The notion that immediate Title IX compliance is not the driving factor here is only confirmed by fact that the governor was able to save baseball for the price of a mere $300,000. After all, if cutting the sport was necessary to achieve the proper gender ratio, how does that money solve the problem?
The governor's plan
The plan Mr. O'Malley brokered with President Loeschke in a private meeting last week calls for the state to provide $300,000 in both the fiscal 2014 and 2015 budgets. Ms. Loeschke says she will also have to raise athletics fees by 1 percent, and the athletic department will have to raise $100,000 a year to fund the baseball team. President Loeschke said in an interview that cutting soccer would allow the university to make progress toward Title IX compliance while it spends the next two years monitoring gender ratios and evaluating whether it can or should add another women's sport. The only way baseball survives past the 2014-2015 school year is if boosters can raise the money to make it self-sufficient and if the university can afford another women's sport, if that's necessary, Ms. Loeschke said.
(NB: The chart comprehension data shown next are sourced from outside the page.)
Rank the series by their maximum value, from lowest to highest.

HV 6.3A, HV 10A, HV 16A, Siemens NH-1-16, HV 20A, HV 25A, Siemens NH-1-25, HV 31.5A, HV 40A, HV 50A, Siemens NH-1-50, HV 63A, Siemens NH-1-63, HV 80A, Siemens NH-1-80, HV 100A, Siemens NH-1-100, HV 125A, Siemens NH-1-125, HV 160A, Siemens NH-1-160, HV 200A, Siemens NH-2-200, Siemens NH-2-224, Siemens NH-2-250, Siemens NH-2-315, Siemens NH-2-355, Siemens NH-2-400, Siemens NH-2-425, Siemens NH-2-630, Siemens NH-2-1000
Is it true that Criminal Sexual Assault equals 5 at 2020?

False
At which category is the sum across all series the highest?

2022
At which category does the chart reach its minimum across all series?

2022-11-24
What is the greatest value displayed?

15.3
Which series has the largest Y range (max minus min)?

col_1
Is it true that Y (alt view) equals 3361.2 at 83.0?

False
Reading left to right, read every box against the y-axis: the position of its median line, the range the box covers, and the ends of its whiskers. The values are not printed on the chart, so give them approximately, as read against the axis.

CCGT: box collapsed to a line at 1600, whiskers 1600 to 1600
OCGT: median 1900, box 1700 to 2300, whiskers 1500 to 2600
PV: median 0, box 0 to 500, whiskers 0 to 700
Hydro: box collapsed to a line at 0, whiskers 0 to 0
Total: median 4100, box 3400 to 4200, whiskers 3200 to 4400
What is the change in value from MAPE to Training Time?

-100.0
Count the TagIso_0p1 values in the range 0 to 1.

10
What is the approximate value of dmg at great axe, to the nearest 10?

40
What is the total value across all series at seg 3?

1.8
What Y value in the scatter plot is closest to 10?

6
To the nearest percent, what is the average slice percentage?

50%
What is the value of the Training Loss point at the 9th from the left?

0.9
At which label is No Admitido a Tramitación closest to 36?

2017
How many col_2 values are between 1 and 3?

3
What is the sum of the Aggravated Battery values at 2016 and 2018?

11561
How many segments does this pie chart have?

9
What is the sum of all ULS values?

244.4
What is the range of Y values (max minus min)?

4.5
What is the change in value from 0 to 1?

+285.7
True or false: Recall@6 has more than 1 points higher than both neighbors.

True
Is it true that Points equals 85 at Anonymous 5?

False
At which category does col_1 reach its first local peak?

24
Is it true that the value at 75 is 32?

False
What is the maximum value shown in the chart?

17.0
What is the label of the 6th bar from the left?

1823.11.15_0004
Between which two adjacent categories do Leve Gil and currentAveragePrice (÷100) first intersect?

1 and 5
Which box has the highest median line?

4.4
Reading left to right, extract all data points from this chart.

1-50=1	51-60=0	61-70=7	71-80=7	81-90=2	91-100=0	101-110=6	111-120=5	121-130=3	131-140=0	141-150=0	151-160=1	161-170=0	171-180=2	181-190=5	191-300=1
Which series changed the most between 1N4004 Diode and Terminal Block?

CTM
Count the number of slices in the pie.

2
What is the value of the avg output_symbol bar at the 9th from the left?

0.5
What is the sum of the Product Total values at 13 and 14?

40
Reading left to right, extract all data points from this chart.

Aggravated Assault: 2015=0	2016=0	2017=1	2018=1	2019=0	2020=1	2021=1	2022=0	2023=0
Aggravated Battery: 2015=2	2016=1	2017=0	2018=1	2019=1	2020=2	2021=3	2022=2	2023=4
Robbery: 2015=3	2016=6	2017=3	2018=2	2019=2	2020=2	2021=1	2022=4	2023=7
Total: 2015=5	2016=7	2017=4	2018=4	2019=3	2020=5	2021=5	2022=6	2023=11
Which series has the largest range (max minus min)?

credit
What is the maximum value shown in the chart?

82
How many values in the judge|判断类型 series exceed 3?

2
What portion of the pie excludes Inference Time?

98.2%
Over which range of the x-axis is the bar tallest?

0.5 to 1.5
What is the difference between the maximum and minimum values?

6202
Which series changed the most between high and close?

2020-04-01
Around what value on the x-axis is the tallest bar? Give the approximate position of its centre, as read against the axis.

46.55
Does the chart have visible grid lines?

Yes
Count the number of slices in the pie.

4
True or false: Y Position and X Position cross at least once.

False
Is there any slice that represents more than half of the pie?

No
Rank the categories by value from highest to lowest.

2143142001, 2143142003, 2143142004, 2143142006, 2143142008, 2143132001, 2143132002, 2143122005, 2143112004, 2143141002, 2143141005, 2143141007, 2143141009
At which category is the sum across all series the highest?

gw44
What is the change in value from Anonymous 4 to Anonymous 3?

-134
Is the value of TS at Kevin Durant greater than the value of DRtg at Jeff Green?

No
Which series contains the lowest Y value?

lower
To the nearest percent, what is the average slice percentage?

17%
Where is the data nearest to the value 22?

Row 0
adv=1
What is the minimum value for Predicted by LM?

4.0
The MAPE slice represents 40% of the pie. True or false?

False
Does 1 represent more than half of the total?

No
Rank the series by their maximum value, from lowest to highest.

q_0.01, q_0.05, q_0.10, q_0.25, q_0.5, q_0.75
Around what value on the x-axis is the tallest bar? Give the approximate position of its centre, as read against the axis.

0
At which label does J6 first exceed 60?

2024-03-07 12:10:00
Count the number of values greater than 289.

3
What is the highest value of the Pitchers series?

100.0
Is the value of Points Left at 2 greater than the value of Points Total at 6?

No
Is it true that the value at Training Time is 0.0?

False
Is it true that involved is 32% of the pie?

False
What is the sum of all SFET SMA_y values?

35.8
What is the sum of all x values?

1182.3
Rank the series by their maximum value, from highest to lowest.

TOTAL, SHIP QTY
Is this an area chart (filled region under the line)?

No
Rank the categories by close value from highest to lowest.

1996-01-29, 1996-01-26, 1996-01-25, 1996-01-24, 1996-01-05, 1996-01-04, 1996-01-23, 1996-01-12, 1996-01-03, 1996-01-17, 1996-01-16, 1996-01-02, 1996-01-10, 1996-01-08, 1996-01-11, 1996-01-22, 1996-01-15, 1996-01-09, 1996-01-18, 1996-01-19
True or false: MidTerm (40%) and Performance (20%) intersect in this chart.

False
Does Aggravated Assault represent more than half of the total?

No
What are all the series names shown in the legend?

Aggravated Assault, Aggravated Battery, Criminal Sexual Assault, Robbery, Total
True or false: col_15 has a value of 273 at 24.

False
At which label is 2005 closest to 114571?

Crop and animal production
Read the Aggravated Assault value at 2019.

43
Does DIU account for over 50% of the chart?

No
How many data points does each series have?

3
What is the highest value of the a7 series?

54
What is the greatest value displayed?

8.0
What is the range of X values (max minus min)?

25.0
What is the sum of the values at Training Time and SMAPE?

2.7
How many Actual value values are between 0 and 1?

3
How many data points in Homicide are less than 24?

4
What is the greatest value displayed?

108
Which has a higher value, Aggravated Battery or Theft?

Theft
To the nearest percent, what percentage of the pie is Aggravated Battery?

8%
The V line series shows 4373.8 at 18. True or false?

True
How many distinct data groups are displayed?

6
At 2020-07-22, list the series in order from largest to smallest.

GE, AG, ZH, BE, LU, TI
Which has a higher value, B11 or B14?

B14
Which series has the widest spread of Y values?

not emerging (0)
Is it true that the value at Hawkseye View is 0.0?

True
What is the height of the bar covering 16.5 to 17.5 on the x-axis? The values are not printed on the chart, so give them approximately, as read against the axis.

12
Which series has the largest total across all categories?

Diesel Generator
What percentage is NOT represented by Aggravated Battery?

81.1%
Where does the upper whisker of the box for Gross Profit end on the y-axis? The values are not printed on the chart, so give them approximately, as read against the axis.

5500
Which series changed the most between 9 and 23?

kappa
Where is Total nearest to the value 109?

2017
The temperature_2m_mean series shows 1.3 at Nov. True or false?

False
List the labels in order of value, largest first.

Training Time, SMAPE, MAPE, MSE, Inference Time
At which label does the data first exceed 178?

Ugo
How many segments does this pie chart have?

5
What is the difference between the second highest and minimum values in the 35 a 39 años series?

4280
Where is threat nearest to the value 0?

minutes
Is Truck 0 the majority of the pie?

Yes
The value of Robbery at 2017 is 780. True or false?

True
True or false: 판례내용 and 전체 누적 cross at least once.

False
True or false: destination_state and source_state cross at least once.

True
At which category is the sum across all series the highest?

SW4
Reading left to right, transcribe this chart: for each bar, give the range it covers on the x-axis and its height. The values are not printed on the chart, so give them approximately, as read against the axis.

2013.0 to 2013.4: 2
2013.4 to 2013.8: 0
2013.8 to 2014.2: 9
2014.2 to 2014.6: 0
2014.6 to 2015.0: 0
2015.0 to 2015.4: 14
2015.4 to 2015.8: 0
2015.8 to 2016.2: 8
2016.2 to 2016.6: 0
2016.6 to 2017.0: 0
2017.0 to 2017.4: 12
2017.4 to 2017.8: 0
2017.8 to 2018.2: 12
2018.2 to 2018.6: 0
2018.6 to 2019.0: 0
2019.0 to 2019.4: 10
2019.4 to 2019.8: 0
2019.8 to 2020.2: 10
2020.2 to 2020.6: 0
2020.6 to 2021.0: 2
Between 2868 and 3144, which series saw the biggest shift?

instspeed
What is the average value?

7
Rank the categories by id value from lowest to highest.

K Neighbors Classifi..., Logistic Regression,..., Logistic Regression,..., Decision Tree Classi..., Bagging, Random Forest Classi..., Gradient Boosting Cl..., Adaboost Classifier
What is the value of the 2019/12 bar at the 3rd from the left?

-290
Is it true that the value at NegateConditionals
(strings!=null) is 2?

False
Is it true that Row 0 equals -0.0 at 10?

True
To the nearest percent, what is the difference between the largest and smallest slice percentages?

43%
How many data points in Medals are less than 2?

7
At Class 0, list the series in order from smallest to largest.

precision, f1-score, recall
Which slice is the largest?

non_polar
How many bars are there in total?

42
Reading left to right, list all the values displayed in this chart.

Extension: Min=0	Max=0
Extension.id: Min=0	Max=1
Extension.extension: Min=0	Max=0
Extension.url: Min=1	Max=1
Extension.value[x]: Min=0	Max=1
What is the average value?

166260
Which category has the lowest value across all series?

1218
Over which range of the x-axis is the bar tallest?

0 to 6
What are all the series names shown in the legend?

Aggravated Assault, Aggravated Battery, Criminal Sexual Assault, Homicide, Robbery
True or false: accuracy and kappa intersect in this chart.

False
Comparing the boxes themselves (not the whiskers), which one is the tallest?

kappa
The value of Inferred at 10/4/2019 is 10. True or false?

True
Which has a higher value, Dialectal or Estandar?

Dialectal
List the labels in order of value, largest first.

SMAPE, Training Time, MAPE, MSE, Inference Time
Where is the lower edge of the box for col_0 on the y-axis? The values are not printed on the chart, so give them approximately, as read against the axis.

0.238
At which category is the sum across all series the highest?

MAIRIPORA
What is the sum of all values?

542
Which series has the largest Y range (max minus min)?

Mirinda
On balance, that's a reasonable outcome to a muddled situation. Next year, the university is slated to open a new, $75 million, 5,200 seat arena with private suites and club seats. Given the newfound competitiveness of the men's basketball team — and the prospect that it could become eligible again for post-season play based on improved academic performance — the stadium should help boost department revenues. It would be wise for the university to put off permanent changes to its athletic program until the budgetary effects of the new stadium play out.
And of the two sports on the chopping block, saving baseball rather than soccer makes some sense. Both are sports with a long history at Towson, and both the governor and comptroller had sought to save both. However, if soccer is eliminated, it would be relatively easy to restore at some point because the men's and women's teams share the same facilities. If baseball is eliminated, however, the university would likely move the softball team from its relatively shabby field to the baseball stadium, making it harder to bring the men's team back someday. Moreover, the baseball team may be somewhat more likely to raise the money necessary to become self-sustaining.
But the university should have been able to come to that solution without the governor creating the damaging precedent of dedicating taxpayer dollars to operating expenses for the athletic department. The $300,000 the governor is proffering amounts to 1.6 percent of the department's budget. Surely there is a way to find that amount of money within existing revenues. Alternatively, raising the athletic fee by 3 percent rather than 1 percent would more or less do the trick. Doing so would increase the total cost of attending Towson by about $16 a year, or 0.2 percent for an in-state student. The General Assembly might want to consider that as it decides whether to grant the governor's supplemental budget request.
Meanwhile, President Loeschke needs to find a way to get beyond this controversy. The long-time Towson professor and administrator returned to the university as its president just over a year ago, and none of the mess in the athletic department was of her making. However, her handling of it has frayed relationships with some (though not all) campus boosters, not a welcome development so early in her presidency. More importantly, it has distracted from her larger mission of leading an institution that is growing both in size and academic stature. The sooner she can re-focus public attention on Towson's rise as major public university in this state, the better.